The Psychological Trauma of War
Making it a Movie

Helen R. Deese: Caroline Healey Dall, Daughter of Boston

Helen R. Deese is the author of Daughter of Boston: The Extraordinary Diary of a Nineteenth-century Woman, Caroline Healey Dall, and she is the Caroline Healey Dall editor for the Massachusetts Historical Society. She lives in Flint and Ann Arbor, Michigan

Deese Each time I hear a news report of an American woman's breaking a new gender barrier--Madeleine Albright's becoming the first woman named as Secretary of State, Nancy Pelosi's becoming the first woman elected as Speaker of the House of Representatives, or, more recently, Hillary Rodham Clinton's coming to be the first woman who is a serious contender for a major party's presidential nomination--I can't help wondering what Caroline Healey Dall would have thought. Dall is the woman who has been my almost daily companion for almost a quarter of a century. Although she died nearly a hundred years ago (in 1912) at the age of ninety, Caroline Dall remains a lively presence for me, and I frequently play the game of trying to analyze what she would do or think in response to a particular twenty-first century event or dilemma. As both an abolitionist and a feminist, would she think it a higher priority for the country to elect its first black president or its first woman president? Although I cannot be certain of her position on such questions, I am sure that she would have been engrossed by them. I am also confident that she would have known her answers instantly and that the chances of her changing her mind would be almost nil, for she was a strong-minded and highly opinionated woman. 

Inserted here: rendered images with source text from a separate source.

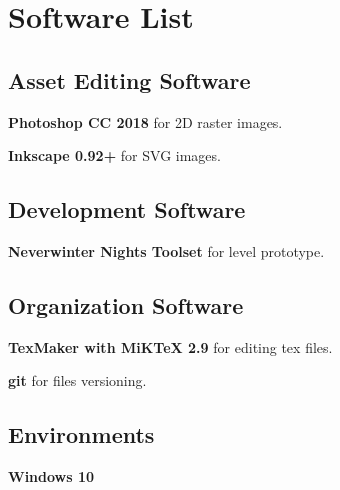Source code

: \section{Software List}

\subsection{Asset Editing Software}
\textbf{Photoshop CC 2018} for 2D raster images.

\textbf{Inkscape 0.92+} for SVG images.

\subsection{Development Software}
\textbf{Neverwinter Nights Toolset} for level prototype.

\subsection{Organization Software}
\textbf{TexMaker with MiKTeX 2.9} for editing tex files.

\textbf{git} for files versioning.

\subsection{Environments}
\textbf{Windows 10}

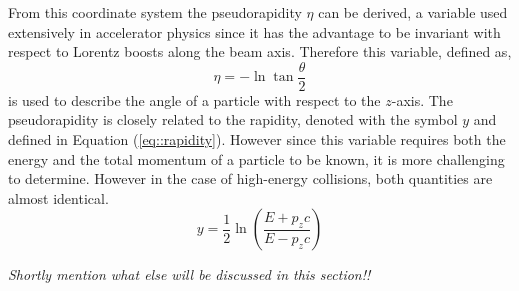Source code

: From this coordinate system the pseudorapidity $\eta$ can be derived, a variable used extensively in accelerator physics since it has the advantage to be invariant with respect to Lorentz boosts along the beam axis. Therefore this variable, defined as,
\begin{equation} \label{eq::PseudoRapidity}
 \eta = - \ln \tan \frac{\theta}{2}
\end{equation}
is used to describe the angle of a particle with respect to the $z$-axis. The pseudorapidity is closely related to the rapidity, denoted with the symbol $y$ and defined in Equation (\ref{eq::rapidity}). However since this variable requires both the energy and the total momentum of a particle to be known, it is more challenging to determine. However in the case of high-energy collisions, both quantities are almost identical.
\begin{equation}\label{eq::rapidity}
 y = \frac{1}{2} \ln \left( \frac{E+p_{z}c}{E - p_{z}c} \right)
\end{equation}

\textit{Shortly mention what else will be discussed in this section!!}

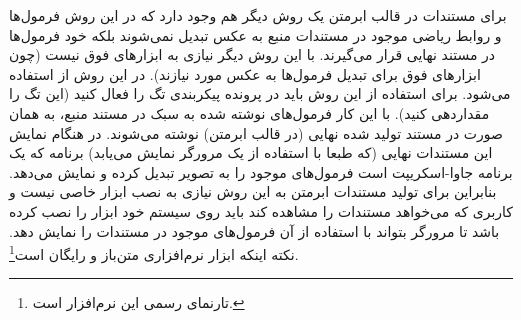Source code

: برای مستندات در قالب ابرمتن یک روش دیگر هم وجود دارد که در این روش فرمول‌ها
و روابط ریاضی موجود در مستندات منبع به عکس تبدیل نمی‌شوند بلکه خود فرمول‌ها
در مستند نهایی قرار می‌گیرند. با این روش دیگر نیازی به ابزارهای فوق نیست (چون
ابزارهای فوق برای تبدیل فرمول‌ها به عکس مورد نیازند). در این روش از 
استفاده می‌شود. برای استفاده از این روش باید در پرونده پیکربندی  تگ
 را فعال کنید (این تگ را  مقداردهی کنید). با این کار
فرمول‌های نوشته شده به سبک \lr{\LaTeX} در مستند منبع، به همان صورت در مستند
تولید شده نهایی (در قالب ابرمتن) نوشته می‌شوند. در هنگام نمایش این مستندات نهایی
(که طبعا با استفاده از یک مرورگر نمایش می‌یابد) برنامه  که
یک برنامه جاوا-اسکریپت است فرمول‌های موجود را به تصویر تبدیل کرده و
نمایش می‌دهد. بنابراین برای تولید مستندات ابرمتن به این روش نیازی به نصب ابزار خاصی
نیست و کاربری که می‌خواهد مستندات را مشاهده کند باید روی سیستم خود ابزار
 را نصب کرده باشد تا مرورگر بتواند با استفاده از آن فرمول‌های موجود
در مستندات را نمایش دهد. نکته اینکه ابزار  نرم‌افزاری متن‌باز و
رایگان است\footnote{تارنمای رسمی این نرم‌افزار 
است.}.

What has given me such a vivid sense of Caroline Healey Dall’s personality and such insight into the way she thought is a remarkable work that she authored–her own diary, covering some three-quarters of a century, constituting the fullest account of an American woman’s life in the nineteenth century and possibly the longest-running diary of all time. For many years I have been engaged in the fascinating task of reading, selecting, annotating, and publishing portions of this diary.

Dall, who was born in Boston and spent much of her life there, played a major role in the early women’s movement, writing, lecturing, petitioning, addressing legislative bodies, and organizing meetings, from the 1850s into the 1870s. Her work The College, the Market, and The Court; or, Woman's Relation to Education, Labor, and Law (1867) was considered at the time the definitive statement on the "woman question." That she has been so nearly forgotten as a feminist foremother can be explained in part by the fact that another branch of the movement (the New York contingent) wrote its history. But her obscurity is partly her own fault--she found it hard to work with other strong women and eventually dropped out of the organized women's movement. And, just as significantly, she refused to respond to requests from would-be authors of biographical sketches about her, out of a sense that it was beneath her dignity to do so.

Dall's journal documents her involvement not only in woman's rights activities but also in the Transcendentalist movement, the anti-slavery movement, and the organization of the American Social Science Association. Among her friends and acquaintances were Elizabeth Palmer Peabody, Margaret Fuller, Dorothea Dix, Ralph Waldo Emerson, Maria Mitchell, William Lloyd Garrison, Frederick Douglass, First Lady Frances Cleveland, and hundreds of other figures prominent in literary, scientific, reform, and political circles. So this journal is a trove of eyewitness accounts of public events and major figures of the age.

It was the journal's value as a potential source of information on the Transcendentalist movement, in fact, that first drew me, an English professor and a student of nineteenth-century American literature, to it, and I was not disappointed in what I found there. But as I skimmed the journals seeking mentions of Thoreau, Emerson, and the like, I found myself gradually becoming intrigued (one might say entrapped) by Dall's own story. From the age of fifteen until almost ninety, she documented in her journal her extraordinary life as a brilliant and well educated young woman, as the wife of a struggling minister, then (after her husband's departure as a missionary to Calcutta) as essentially a single parent, struggling to turn her talents into economic rewards, and finally as a major reformer. As I read, I was vicariously living her life, a story told in what has been called the "continuous present" of the diary form. When in her old age Caroline Dall reread her own journals, she wrote in her journal, "My life, half remembered--now reads to me like a Romance." And so it does:  although Dall's journal is a source that can be mined for all sorts of literary, social, and political history, it is first and foremost something else. It is her story, an engrossing narrative written by a woman who was amazingly articulate, even from her teenage years. Further, it is her story. And so my task as editor became one of choosing selections that followed the thread of her own life's narrative, rather than serving any agenda that I might have--to emphasize a certain aspect of her life, for example, or to present her in either a positive or a negative light. I hope that in Daughter of Boston I have allowed Dall's story to come through, in all its eloquence and with all its emotional power.